_Task brief_
From the first line to the last, please print the entries exactly, omitting pictures.

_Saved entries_
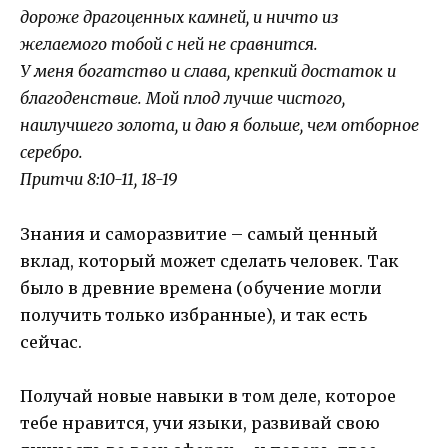
дороже драгоценных камней, и ничто из
желаемого тобой с ней не сравнится.
У меня богатство и слава, крепкий достаток и
благоденствие. Мой плод лучше чистого,
наилучшего золота, и даю я больше, чем отборное
серебро.
Притчи 8:10-11, 18-19
Знания и саморазвитие – самый ценный
вклад, который может сделать человек. Так
было в древние времена (обучение могли
получить только избранные), и так есть
сейчас.
Получай новые навыки в том деле, которое
тебе нравится, учи языки, развивай свою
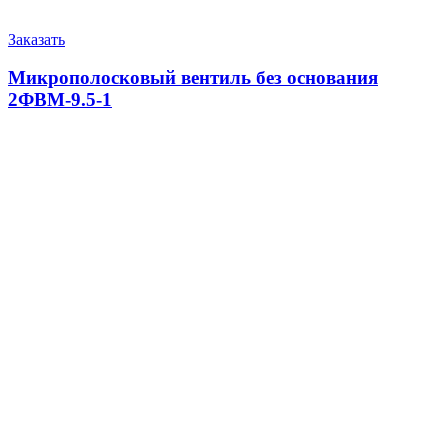
Заказать
Микрополосковый вентиль без основания
2ФВМ-9.5-1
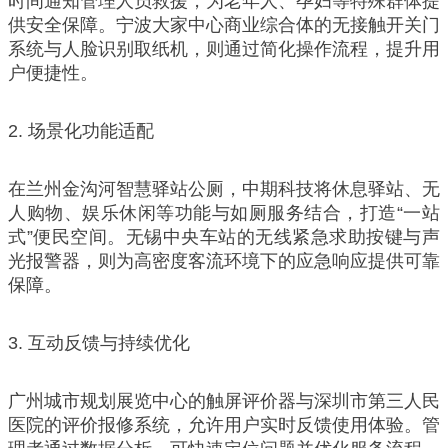
时间通知管理人员救援，为老年人、孕妇等特殊群体提
供安全保障。宁波大家中心商业综合体的无接触开关门
系统与人脸识别取纸机，则通过简化操作流程，提升用
户便捷性。
2. 场景化功能适配
在兰州金沟河智慧驿站公厕，中期科技将休息驿站、无
人购物、娱乐休闲等功能与如厕服务结合，打造“一站
式”便民空间。无锡中央车站的无线紧急求助按键与声
光报警器，则为高密度客流环境下的应急响应提供可靠
保障。
3. 互动反馈与持续优化
广州城市规划展览中心的触屏评价器与深圳市第三人民
医院的评价报修系统，允许用户实时反馈使用体验。管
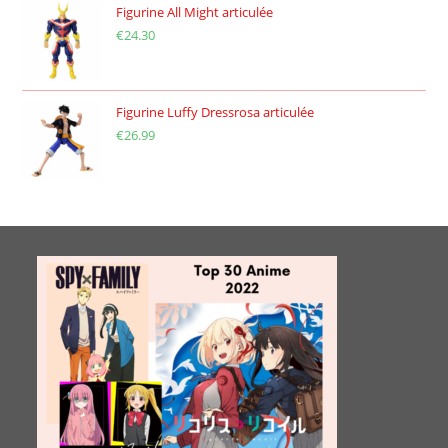
Figurine All Might articulée
€
24.30
Figurine Luffy Dressrosa articulée
€
26.99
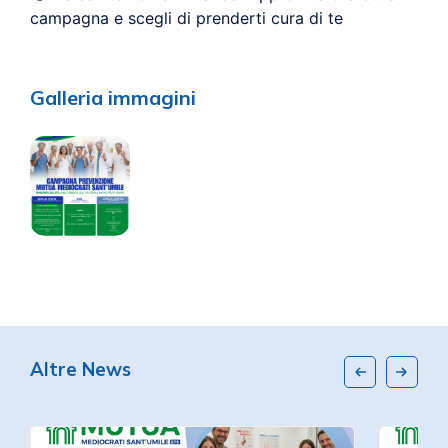
campagna e scegli di prenderti cura di te
Galleria immagini
Altre News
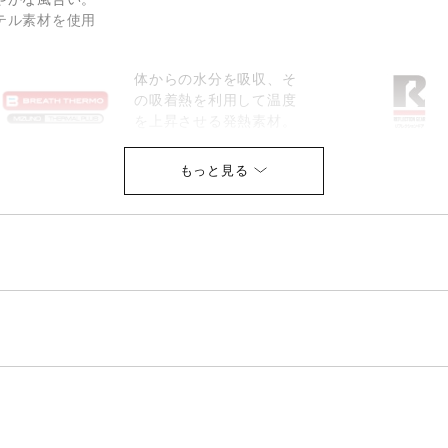
テル素材を使用
体からの水分を吸収、そ
の吸着熱を利用して温度
を上昇させる発熱素材。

_The answer_
дороже драгоценных камней, и ничто из
желаемого тобой с ней не сравнится.
У меня богатство и слава, крепкий достаток и
благоденствие. Мой плод лучше чистого,
наилучшего золота, и даю я больше, чем отборное
серебро.
Притчи 8:10-11, 18-19
Знания и саморазвитие – самый ценный
вклад, который может сделать человек. Так
было в древние времена (обучение могли
получить только избранные), и так есть
сейчас.
Получай новые навыки в том деле, которое
тебе нравится, учи языки, развивай свою
Заказать
Микрополосковый вентиль без основания
2ФВМ-9.5-1
时间通知管理人员救援，为老年人、孕妇等特殊群体提
供安全保障。宁波大家中心商业综合体的无接触开关门
系统与人脸识别取纸机，则通过简化操作流程，提升用
户便捷性。
2. 场景化功能适配
在兰州金沟河智慧驿站公厕，中期科技将休息驿站、无
人购物、娱乐休闲等功能与如厕服务结合，打造“一站
式”便民空间。无锡中央车站的无线紧急求助按键与声
光报警器，则为高密度客流环境下的应急响应提供可靠
保障。
3. 互动反馈与持续优化
广州城市规划展览中心的触屏评价器与深圳市第三人民
医院的评价报修系统，允许用户实时反馈使用体验。管
Figurine All Might articulée
€
24.30
Figurine Luffy Dressrosa articulée
€
26.99
campagna e scegli di prenderti cura di te
Galleria immagini
Altre News
テル素材を使用
体からの水分を吸収、そ
の吸着熱を利用して温度
を上昇させる発熱素材。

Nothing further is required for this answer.